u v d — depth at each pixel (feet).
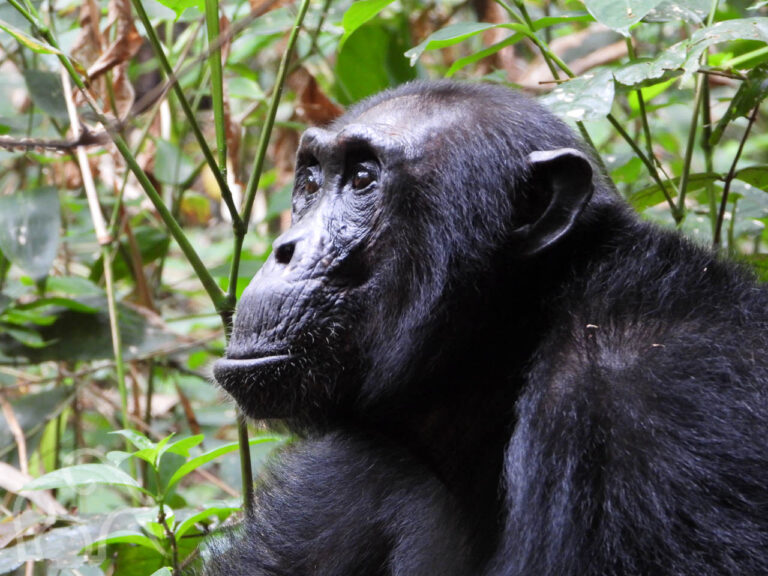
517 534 24.86
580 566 23.90
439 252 28.07
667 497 23.61
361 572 31.01
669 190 37.76
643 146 54.24
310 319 28.09
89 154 44.37
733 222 37.06
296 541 31.96
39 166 50.72
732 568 22.98
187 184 48.65
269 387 27.91
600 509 24.14
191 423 46.52
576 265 28.17
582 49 55.72
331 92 55.93
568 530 24.08
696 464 23.71
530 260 28.09
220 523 36.24
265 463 35.45
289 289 28.22
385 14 55.47
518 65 61.62
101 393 46.62
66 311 43.83
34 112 47.62
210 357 55.57
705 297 26.71
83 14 41.68
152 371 46.44
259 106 55.42
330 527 31.50
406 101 29.86
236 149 43.91
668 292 26.73
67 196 52.60
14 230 40.78
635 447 24.17
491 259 28.09
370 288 28.40
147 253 48.49
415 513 29.96
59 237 43.57
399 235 28.25
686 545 23.32
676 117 60.13
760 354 25.32
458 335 28.19
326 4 48.21
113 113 41.22
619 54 53.57
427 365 28.25
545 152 28.19
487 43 54.75
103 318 43.68
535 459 25.05
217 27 30.89
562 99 31.30
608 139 56.29
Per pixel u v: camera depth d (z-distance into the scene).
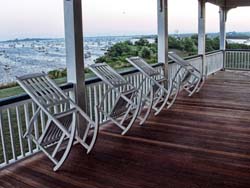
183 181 3.20
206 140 4.36
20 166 3.60
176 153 3.92
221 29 11.15
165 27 6.74
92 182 3.21
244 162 3.62
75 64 4.20
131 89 4.78
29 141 3.80
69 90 4.20
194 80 7.70
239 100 6.71
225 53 11.30
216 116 5.53
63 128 3.40
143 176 3.32
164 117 5.48
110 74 4.73
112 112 4.60
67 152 3.47
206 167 3.51
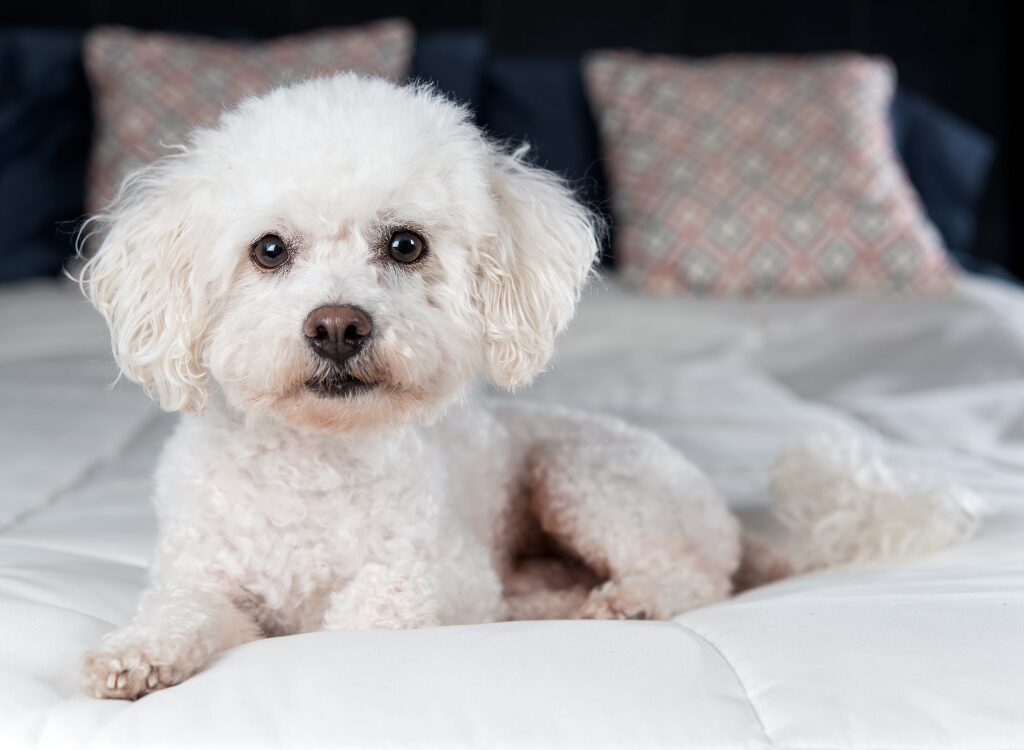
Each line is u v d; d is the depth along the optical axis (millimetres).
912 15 4328
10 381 2496
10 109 3453
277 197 1418
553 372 2734
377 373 1392
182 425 1539
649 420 2385
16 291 3242
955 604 1205
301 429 1402
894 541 1626
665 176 3475
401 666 1056
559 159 3742
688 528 1717
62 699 1093
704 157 3467
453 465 1643
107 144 3375
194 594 1326
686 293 3387
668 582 1610
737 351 2939
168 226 1509
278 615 1432
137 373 1526
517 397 2531
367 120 1479
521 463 1867
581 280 1730
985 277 3912
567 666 1052
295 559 1404
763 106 3529
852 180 3406
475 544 1554
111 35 3516
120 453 2104
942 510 1635
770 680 1051
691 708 988
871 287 3359
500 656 1074
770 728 979
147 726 978
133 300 1509
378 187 1434
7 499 1753
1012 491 1872
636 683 1023
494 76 3844
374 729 959
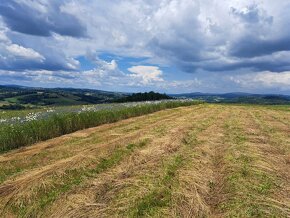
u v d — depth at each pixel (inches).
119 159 450.3
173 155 464.4
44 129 655.8
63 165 408.2
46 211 286.0
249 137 633.6
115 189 325.1
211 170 401.7
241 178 358.6
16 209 293.3
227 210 282.5
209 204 301.9
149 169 393.7
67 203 294.7
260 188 329.7
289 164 445.4
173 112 1387.8
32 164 440.1
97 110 946.1
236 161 431.5
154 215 269.6
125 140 585.9
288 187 339.6
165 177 358.6
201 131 719.1
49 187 337.4
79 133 703.1
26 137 596.1
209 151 504.1
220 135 657.0
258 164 414.3
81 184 345.1
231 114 1288.1
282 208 282.2
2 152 536.4
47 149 534.9
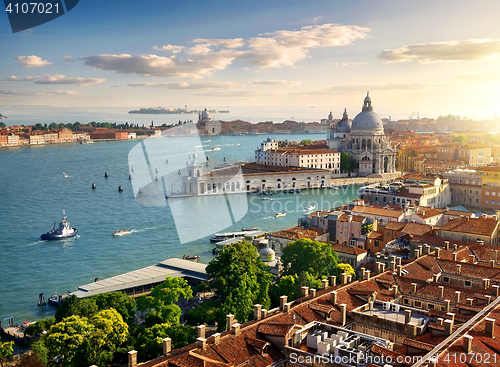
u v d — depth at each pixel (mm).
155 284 149625
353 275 123938
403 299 81750
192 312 114688
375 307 75000
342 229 165875
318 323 62969
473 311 70375
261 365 54625
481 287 89438
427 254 103188
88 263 180625
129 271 170500
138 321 121188
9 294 149750
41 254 192250
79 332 89188
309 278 111312
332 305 71938
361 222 161250
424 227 145625
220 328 98625
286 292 112062
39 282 160500
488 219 135125
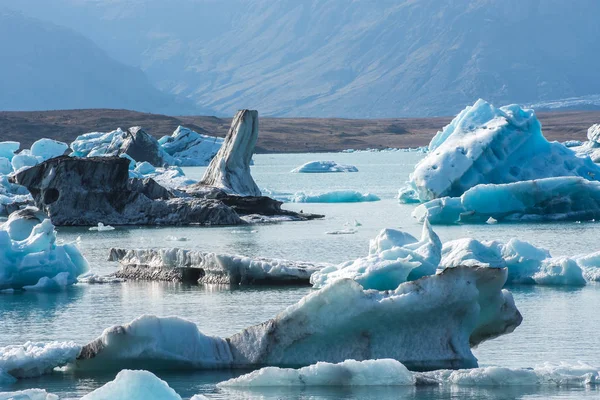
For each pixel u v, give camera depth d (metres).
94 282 61.03
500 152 117.25
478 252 58.28
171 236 88.75
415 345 35.06
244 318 47.06
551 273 57.09
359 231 95.69
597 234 88.56
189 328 35.81
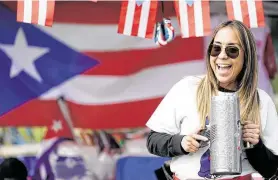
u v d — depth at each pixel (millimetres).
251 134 7992
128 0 12281
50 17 11820
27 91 17516
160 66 18078
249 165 8438
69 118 17750
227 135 7730
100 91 17969
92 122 17906
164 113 8664
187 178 8414
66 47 17812
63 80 17781
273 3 17172
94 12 17875
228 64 8305
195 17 12523
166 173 8812
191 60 18000
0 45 17312
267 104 8578
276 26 18094
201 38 18016
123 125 18062
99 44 17953
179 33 17938
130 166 15008
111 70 18000
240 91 8422
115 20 17984
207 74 8508
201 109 8414
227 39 8305
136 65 18078
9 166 13828
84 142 17594
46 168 16484
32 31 17594
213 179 8281
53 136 17469
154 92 18094
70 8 17766
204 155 8305
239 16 12484
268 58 17812
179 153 8203
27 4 11773
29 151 18438
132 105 18062
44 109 17625
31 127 17844
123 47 18047
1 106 17312
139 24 12336
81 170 16734
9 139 18438
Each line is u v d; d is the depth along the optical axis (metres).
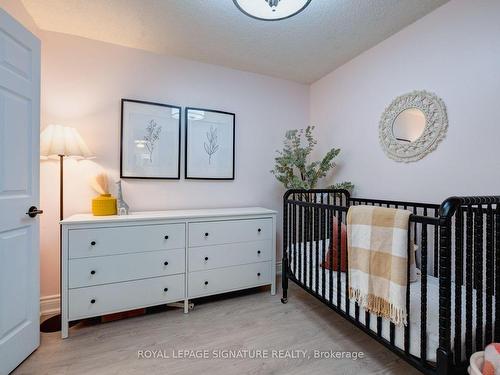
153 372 1.43
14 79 1.44
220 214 2.24
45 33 2.08
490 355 0.99
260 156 2.94
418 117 1.97
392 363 1.50
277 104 3.03
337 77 2.79
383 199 2.27
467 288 1.11
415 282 1.63
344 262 1.78
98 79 2.24
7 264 1.41
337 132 2.80
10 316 1.43
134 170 2.36
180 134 2.54
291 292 2.53
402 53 2.10
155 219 2.00
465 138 1.69
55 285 2.13
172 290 2.06
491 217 1.14
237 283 2.31
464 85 1.70
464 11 1.69
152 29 2.09
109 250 1.86
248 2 1.58
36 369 1.45
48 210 2.10
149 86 2.42
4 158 1.39
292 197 2.62
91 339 1.73
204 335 1.78
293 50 2.42
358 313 1.48
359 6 1.81
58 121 2.12
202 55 2.50
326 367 1.47
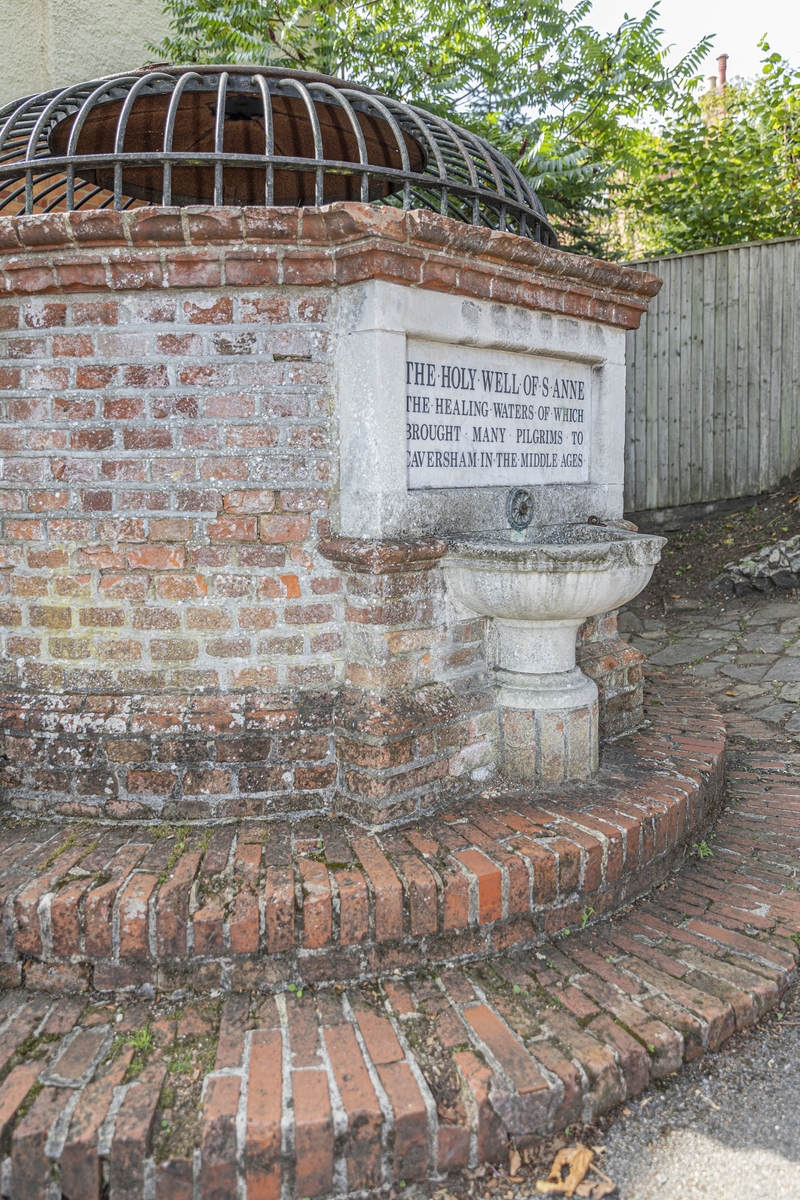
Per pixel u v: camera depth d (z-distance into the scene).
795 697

* Try it: In the entries above, find the line containing "220 135 657.0" and the line containing "220 328 98625", then copy both and every line between them exactly, without any picture.

* Answer area:
220 135 657.0
258 164 414.3
81 184 345.1
231 114 1288.1
282 208 282.2
2 152 536.4
47 149 534.9
u v d — depth at each pixel (mm).
155 284 149625
353 275 123938
403 299 81750
192 312 114688
375 307 75000
342 229 165875
318 323 62969
473 311 70375
261 365 54625
481 287 89438
427 254 103188
88 263 180625
129 271 170500
138 321 121188
9 294 149750
41 254 192250
79 332 89188
309 278 111312
332 305 71938
361 222 161250
424 227 145625
220 328 98625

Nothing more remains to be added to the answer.